• Problem
In the interview about Amortals, copy the stretch from "I like to run" through "of the protagonist." word for word.

• Extract
********************
Do you think calling Amortals “dystopian” is fair?
Not technically. It’s a dark future, but it has its better points too. It’s more like Blade Runner than 1984. There’s no all-pervasive government that oversees and controls every aspect of its citizen’s lives. It’s intrusive, sure, but in the same sense that our current government can be intrusive when it likes.
In fact, in many ways, the future of Amortals is no darker than the world we live in now. The metaphor of the future gives us the distance we need to be able to examine issues from a cooler perspective, but it doesn’t mean that the issues have changed much if at all over the years.
What qualities – both positive and negative – do you like to write into your characters?
I like to run the gamut and play with all sorts of characters. Most of them are fairly sensible sorts, if only because it’s easier to believe in a character that’s not a complete loon. I try to give even my so-called bad guys reasonable motivations. If you study them long enough, you might find yourself starting to agree with them. That doesn’t make them right, of course, just possessed of a powerful point of view that contradicts that of the protagonist.
********************
• Listing
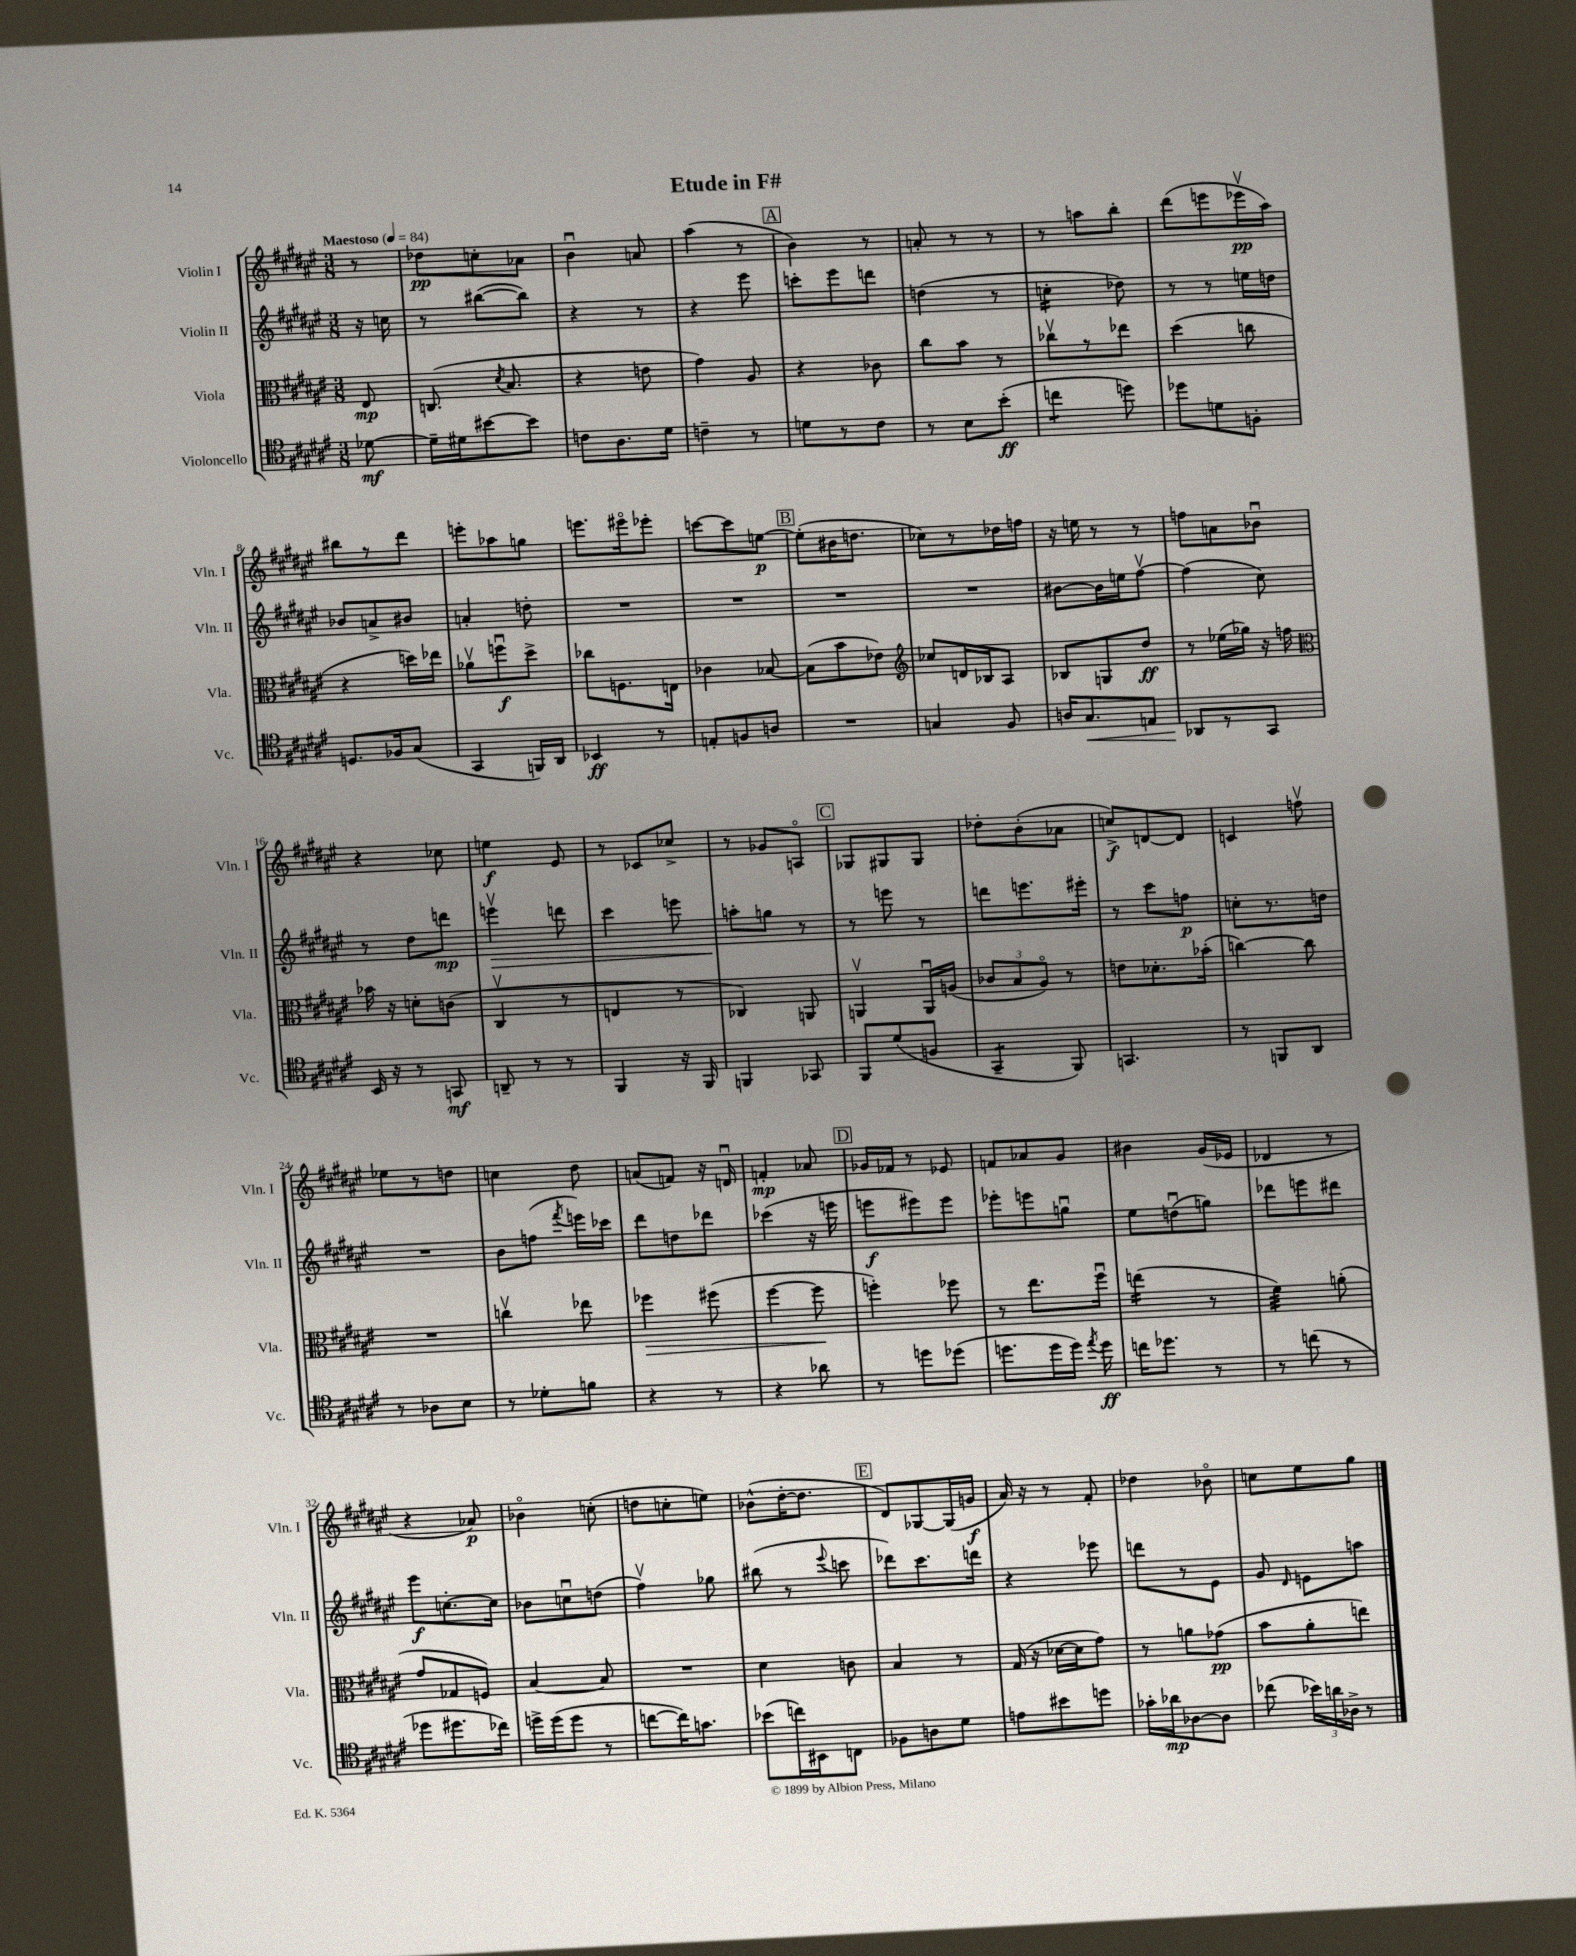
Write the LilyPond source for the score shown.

\header { title = "Etude in F#" }
<<
\new StaffGroup <<
\new Staff = "s0" \with { instrumentName = "Violin I" shortInstrumentName = "Vln. I" } {
    \clef treble \key fis \major \numericTimeSignature \time 3/8 \partial 8 \tempo "Maestoso" 4 = 84
    \autoBeamOff r8 |
    des''8[\pp c''8-. aes'8] |
    b'4\downbow a'8 |
    ais''4( r8 |
    \mark \markup { \box "A" } b'4) r8 |
    a'8-. r8 r8 |
    r8 a''8[ b''8]-. |
    dis'''8[( e'''8 ees'''16\upbow\pp ais''16]) |
    bis''8[ r8 dis'''8] |
    e'''8[-. aes''8 g''8] |
    e'''8.[ eis'''16\flageolet ees'''8]-. |
    c'''8[~ c'''8 e''8]~\p |
    \mark \markup { \box "B" } e''8[-.( bis'16 d''8.] |
    ces''8[) r8 des''16 f''16] |
    r16 e''16 r8 r8 |
    f''8[ a'8 bes'8]\downbow |
    r4 ces''8 |
    e''4\f eis'8 |
    r8 ces'8[ ces''8]-> |
    r8 ges'8[ a8]\flageolet |
    \mark \markup { \box "C" } ges8[ gis8 gis8] |
    des''8[-. b'8-.( aes'8] |
    c''8[->\f) d'8~ d'8] |
    c'4 f''8\upbow |
    ees''8[ r8 d''8] |
    c''4 dis''8 |
    a'8[( f'8]) r16 d'16\downbow |
    f'4-.\mp aes'8 |
    \mark \markup { \box "D" } ges'16[ fes'16] r8 ees'8 |
    f'8[ aes'8 gis'8] |
    bis'4 gis'16[( ees'16] |
    des'4 r8 |
    r4 aes'8\p) |
    bes'4\flageolet c''8-.( |
    d''8[ c''8-. e''8]) |
    bes'8[-^( dis''16~-. dis''8.] |
    \mark \markup { \box "E" } dis'8[) ges8~ ges16( g'16]\f |
    ais'16) r16 r8 fis'8-. |
    des''4 bes'8\flageolet |
    c''8[ eis''8 gis''8] \bar "|." |
}
\new Staff = "s1" \with { instrumentName = "Violin II" shortInstrumentName = "Vln. II" } {
    \clef treble \key fis \major \numericTimeSignature \time 3/8 \partial 8
    \autoBeamOff r16 c''16 |
    r8 bis''8[~( bis''8]) |
    r4 r8 |
    r4 eis'''8 |
    \mark \markup { \box "A" } c'''8[-. eis'''8 d'''8] |
    d''4( r8 |
    c''4:16-. des''8) |
    r8 r8 e''16[ d''16] |
    bes'8[ a'8-> bis'8] |
    a'4-. d''8-. |
    R4. |
    R4. |
    \mark \markup { \box "B" } R4. |
    R4. |
    bis'8[~ bis'16 e''16 fis''8]~\upbow |
    fis''4( cis''8) |
    r8 dis''8[ d'''8]\mp |
    e'''4\upbow\> d'''8 |
    cis'''4 e'''8 |
    a''8[-.\! g''8] r8 |
    \mark \markup { \box "C" } r8 e'''8 r8 |
    d'''8[ e'''8. eis'''16]-. |
    r8 cis'''8[ f''8]\p |
    c''8[-. r8. d''16] |
    R4. |
    b'8[ f''8]( \acciaccatura { fis'''8 } e'''16[) ces'''16] |
    dis'''8[ d''8 des'''8] |
    ces'''4( r16 e'''16 |
    \mark \markup { \box "D" } e'''8[\f eis'''8) eis'''8] |
    ees'''8[-. e'''8 g''8]\downbow |
    eis''8[ d''8\downbow( g''8]) |
    des'''8[ e'''8 dis'''8] |
    eis'''8[\f c''8.~-. c''16] |
    bes'8[ c''8\downbow d''8]( |
    fis''4\upbow) ges''8 |
    bis''8( r8 \appoggiatura { eis'''8 } c'''8 |
    \mark \markup { \box "E" } des'''8[) cis'''8. d'''16] |
    r4 ees'''8 |
    d'''8[ r8 eis'8] |
    gis'8 \grace { dis'16 } e'8[ a''8] \bar "|." |
}
\new Staff = "s2" \with { instrumentName = "Viola" shortInstrumentName = "Vla." } {
    \clef alto \key fis \major \numericTimeSignature \time 3/8 \partial 8
    \autoBeamOff eis8\mp |
    c8.( \acciaccatura { dis'8 } b8. |
    r4 e'8 |
    gis'4) ais8 |
    \mark \markup { \box "A" } r4 ces'8 |
    cis''8[ b'8] r8 |
    ces''8[\upbow r8 ees''8] |
    dis''4( c''8 |
    r4 d''16[) ees''16] |
    aes'8[\upbow f''8\downbow\f dis''8]-> |
    ces''8[ f8. e16] |
    ces'4 bes8~ |
    \mark \markup { \box "B" } bes8[( b'8 ees'8]) |
    \clef treble ces''8[ d'16 bes16 ais8] |
    bes8[ g8 dis''8]\ff |
    r8 ees''16[( ges''16]) r16 f''16 |
    \clef alto bes'16 r16 d'8[-. c'8]( |
    cis4\upbow r8 |
    e4 r8 |
    ces4) a,8 |
    \mark \markup { \box "C" } a,4\upbow a,16[\downbow a16]( |
    \tuplet 3/2 { ces'8[ b8 ais8]\flageolet) } r8 |
    e'8[ des'8.-. bes'16]-.( |
    c''4~) c''8 |
    R4. |
    c''4\upbow ees''8 |
    fes''4\> fis''8( |
    fis''4~ fis''8\! |
    \mark \markup { \box "D" } f''4-.) fes''8 |
    r8 eis''8.[ fis''16]\downbow |
    e''4:16( r8 |
    fis'4:32) a'8-.( |
    gis'8[ ges8 f8]) |
    b4~ b8 |
    R4. |
    dis'4 c'8 |
    \mark \markup { \box "E" } b4 r8 |
    gis16( r16 des'16[~ des'16 gis'8]) |
    r8 a'8[ ges'8]\pp( |
    b'8[ ais'8-. e''8]) \bar "|." |
}
\new Staff = "s3" \with { instrumentName = "Violoncello" shortInstrumentName = "Vc." } {
    \clef tenor \key fis \major \numericTimeSignature \time 3/8 \partial 8
    \autoBeamOff des'8~\mf |
    des'16[-- dis'16 bis'8~ bis'8] |
    c'8[ ais8. dis'16] |
    c'4-- r8 |
    \mark \markup { \box "A" } d'8[ r8 cis'8] |
    r8 b8[ b'8]-.\ff( |
    c''4:8 d''8) |
    des''8[ d'8 f8]-. |
    d8.[ fes16 gis8]( |
    gis,4 f,16[) ais,16] |
    bes,4\ff r8 |
    e8[-. f8 a8] |
    \mark \markup { \box "B" } R4. |
    g4 fis8 |
    a16[ gis8.\< e8] |
    aes,8[\! r8 gis,8] |
    b,16 r16 r8 g,8\mf |
    a,8-- r8 r8 |
    fis,4 r16 fis,16 |
    f,4 ges,8 |
    \mark \markup { \box "C" } fis,8[ dis'8( f8] |
    gis,4:8-- fis,8) |
    g,4. |
    r8 f,8[ ais,8] |
    r8 aes8[ b8] |
    r8 des'8[-. f'8] |
    r4 r8 |
    r4 aes'8 |
    \mark \markup { \box "D" } r8 d''8[ des''8]( |
    d''8.[ d''16 d''16]) \acciaccatura { eis''8 } d''16\ff |
    c''16[ des''8.] r8 |
    r8 c''8( r8 |
    des''8[ dis''8. ces''16]) |
    d''16[-> d''16( d''8] r8 |
    c''8[~ c''16) g'8.] |
    bes'8[( c''16) bis,16 c8] |
    \mark \markup { \box "E" } fes8[ a8 dis'8] |
    e'8[ bis'8 d''8] |
    ges'16[-. aes'16\mp aes8~ aes8] |
    ces''8( \tuplet 3/2 { bes'16[) a'16 aes16]-> } r8 \bar "|." |
}
>>
>>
********************
• Result
I like to run the gamut and play with all sorts of characters. Most of them are fairly sensible sorts, if only because it’s easier to believe in a character that’s not a complete loon. I try to give even my so-called bad guys reasonable motivations. If you study them long enough, you might find yourself starting to agree with them. That doesn’t make them right, of course, just possessed of a powerful point of view that contradicts that of the protagonist.